The usual bureaucratic ineptitude and secrecy
Christmas Island is a disaster waiting to happen, according to a report that questions emergency preparedness on the Indian Ocean outpost that is now home to more immigration detainees than residents.
As the Rudd government prepared to expand the immigration detention centre, 2600km northwest of Perth, its consultants were completing a review of emergency management in the Indian Ocean territories. A Parsons Brinckerhoff report, dated last month and obtained under Freedom of Information laws, examines whether authorities are ready for everything from rockfalls to pandemics, cyclones and an air crash. “(Christmas Island) has a substantial portfolio of risks that have potential to cause major disruption to life on the island,” the report says.

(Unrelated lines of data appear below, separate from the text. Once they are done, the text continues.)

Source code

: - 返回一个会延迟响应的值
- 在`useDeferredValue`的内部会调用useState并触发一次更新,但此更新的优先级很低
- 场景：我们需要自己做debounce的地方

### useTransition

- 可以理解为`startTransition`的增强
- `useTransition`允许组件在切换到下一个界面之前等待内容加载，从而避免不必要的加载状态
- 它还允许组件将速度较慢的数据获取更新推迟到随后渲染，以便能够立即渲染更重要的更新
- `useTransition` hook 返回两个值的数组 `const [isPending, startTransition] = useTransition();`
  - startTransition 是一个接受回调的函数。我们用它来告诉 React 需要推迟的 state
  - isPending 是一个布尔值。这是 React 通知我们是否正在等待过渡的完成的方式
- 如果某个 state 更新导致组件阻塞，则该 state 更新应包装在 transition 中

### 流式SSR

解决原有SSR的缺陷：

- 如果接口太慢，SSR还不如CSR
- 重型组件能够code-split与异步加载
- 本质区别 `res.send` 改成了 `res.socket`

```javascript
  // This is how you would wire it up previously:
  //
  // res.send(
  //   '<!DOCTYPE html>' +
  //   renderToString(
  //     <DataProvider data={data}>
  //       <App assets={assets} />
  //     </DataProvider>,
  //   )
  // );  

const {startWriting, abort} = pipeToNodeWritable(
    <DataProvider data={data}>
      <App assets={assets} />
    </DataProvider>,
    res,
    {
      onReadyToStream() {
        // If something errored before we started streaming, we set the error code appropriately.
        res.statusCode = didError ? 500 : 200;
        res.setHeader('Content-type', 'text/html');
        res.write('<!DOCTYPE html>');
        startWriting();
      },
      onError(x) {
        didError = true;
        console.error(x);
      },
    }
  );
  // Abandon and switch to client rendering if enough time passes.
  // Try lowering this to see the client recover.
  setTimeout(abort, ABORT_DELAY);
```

As of last Thursday there were 1739 detainees on Christmas Island and more than 100 of those were housed in tents, with additional permanent accommodation still under construction.
The report finds emergency management is “often an afterthought” and the airport emergency plan relies on people who probably do not know their roles — even though a “significant accident at the Christmas Island airport is likely to overwhelm the island’s response capacity”.
But despite the risks to, and caused by, government interests on the island, the Department of Immigration and Citizenship is often difficult to contact and had not informed authorities of its contingency plans for the detention centre. “The isolated location of the (detention centre) and independent nature of their operations has resulted in limited engagement with the local emergency management community,” the report says.
The report also notes that: “At present, notification of the arrival of suspect illegal entry vessels is currently not well co-ordinated. “As a result, some key island stakeholders such as medical, transport and port authority staff are not informed of the arrival of a vessel until the last possible moment. The politically sensitive nature of this information does not lessen the requirement for emergency management stakeholders to be informed as soon as possible.”